After the anti-corruption campaign started under Susilo Bambang Yudhoyono’s first administration, Indonesia has clearly effected a change in its image abroad. It is sometimes accorded “BRIC” status with  gross capital formation as a ratio of GDP about double and foreign direct investments several multiples of that in the Philippines in recent years. This was another successfully home grown program not driven by donors, the main reason it went from being seen as a basket case after the fall of Suharto to joining the Group of 20 nations.

Yet after accomplishing all this, its president felt no compelling reason to preach the virtues of his nearly decade long administration to other world leaders choosing instead to send a “trusted aid” to the event. Our president on the other hand felt so convinced that his administration after just over a year in office was performing sufficiently well that he saw the need to share his country’s “success story” with people abroad.

Unlike the case of Indonesia where the anti-corruption campaign supported growth, the Philippine government’s attempts to rein in corruption seem to have detracted from that growth as the latest four quarters of GDP reporting have shown (ironically it is in the area of growth where the Philippines over the last decade has not performed too badly against its southern neighbor–but never mind that, lest this statement of fact be interpreted as me giving “props” to the previous dispensation).

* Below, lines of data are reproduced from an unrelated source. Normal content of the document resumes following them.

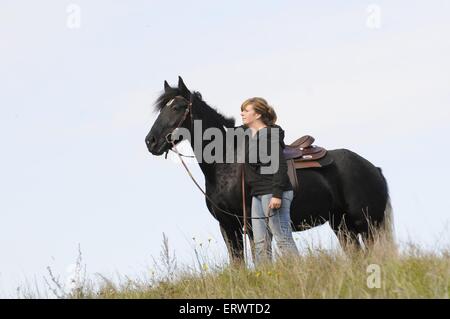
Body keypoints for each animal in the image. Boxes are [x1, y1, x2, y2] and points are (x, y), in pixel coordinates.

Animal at [146, 77, 392, 262]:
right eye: (160, 110)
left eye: (177, 107)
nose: (150, 141)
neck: (227, 164)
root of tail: (373, 168)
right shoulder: (228, 227)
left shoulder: (250, 225)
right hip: (341, 225)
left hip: (368, 225)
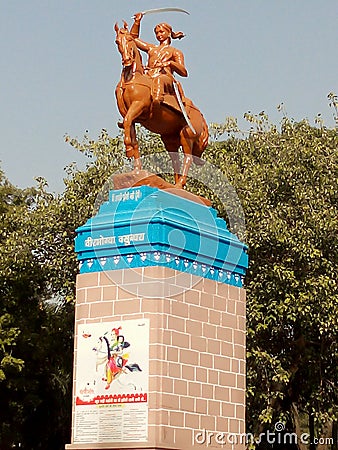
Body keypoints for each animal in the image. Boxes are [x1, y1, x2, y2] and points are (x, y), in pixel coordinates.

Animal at [114, 23, 209, 188]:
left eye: (130, 39)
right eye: (117, 41)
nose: (127, 60)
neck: (131, 78)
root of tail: (200, 116)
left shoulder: (137, 106)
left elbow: (127, 125)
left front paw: (128, 150)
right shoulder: (131, 116)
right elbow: (132, 136)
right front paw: (136, 170)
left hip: (186, 135)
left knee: (188, 158)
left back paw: (179, 185)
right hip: (169, 139)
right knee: (175, 160)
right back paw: (176, 185)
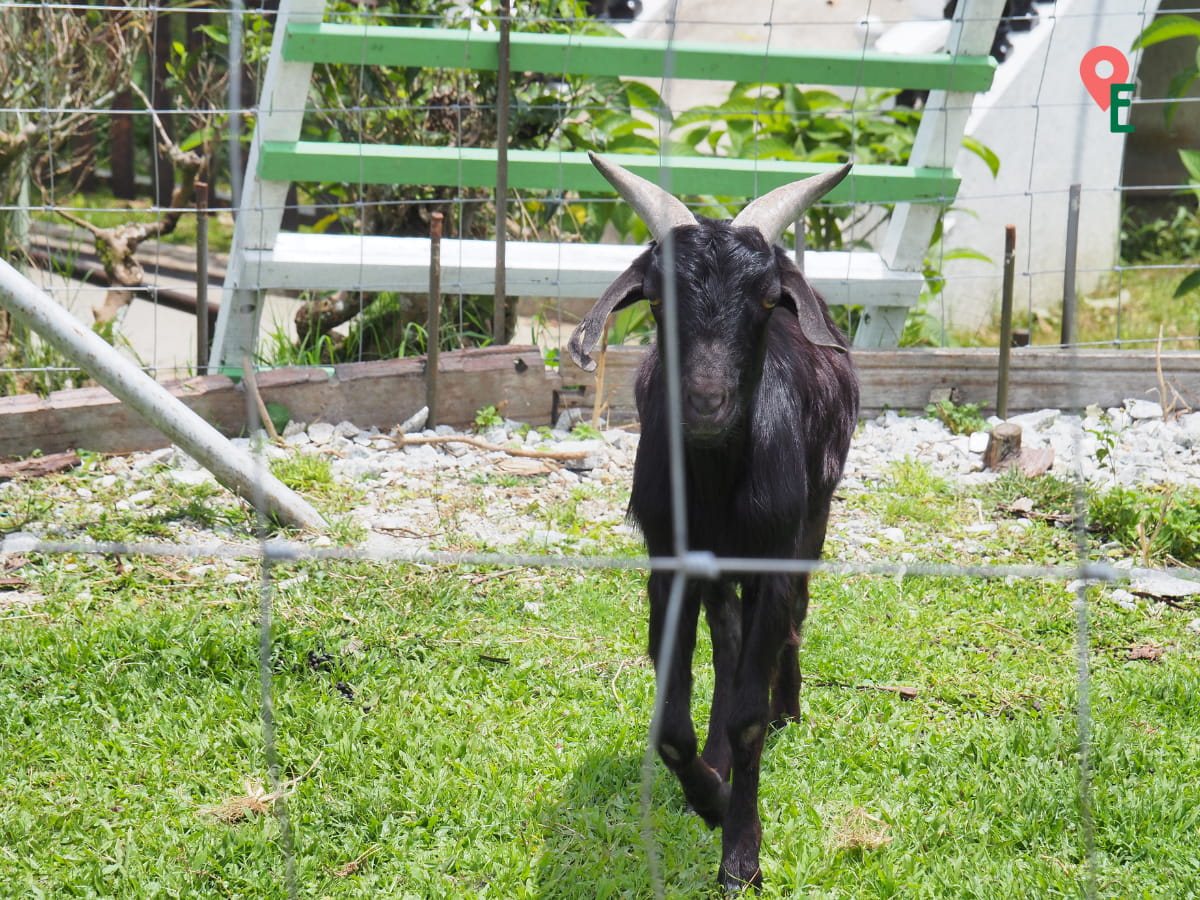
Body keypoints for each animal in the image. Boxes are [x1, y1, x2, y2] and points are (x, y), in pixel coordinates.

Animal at [566, 153, 859, 897]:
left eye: (766, 299)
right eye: (657, 298)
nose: (705, 402)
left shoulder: (776, 553)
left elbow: (753, 712)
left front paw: (741, 853)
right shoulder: (668, 561)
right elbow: (672, 725)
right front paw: (713, 798)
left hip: (812, 522)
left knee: (792, 618)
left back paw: (788, 706)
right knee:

While it is understandable for the president acting as Salesperson-in-Chief to present a positive image abroad of our country and his administration, it is equally important for that image to be translated into tangible results over a sustained period of time. Only then will the image correspond to reality. Until then, we can only keep asking, “Mr, Presidentwhere’s the beef?*

*Fresh from his US trip, the president rushed off to Japan for four days. The contrast between the East Asian and North Atlantic nations could not be more stark with one billion dollars expected to be signed off with a taxpayer’s bill amounting to 20 million pesos.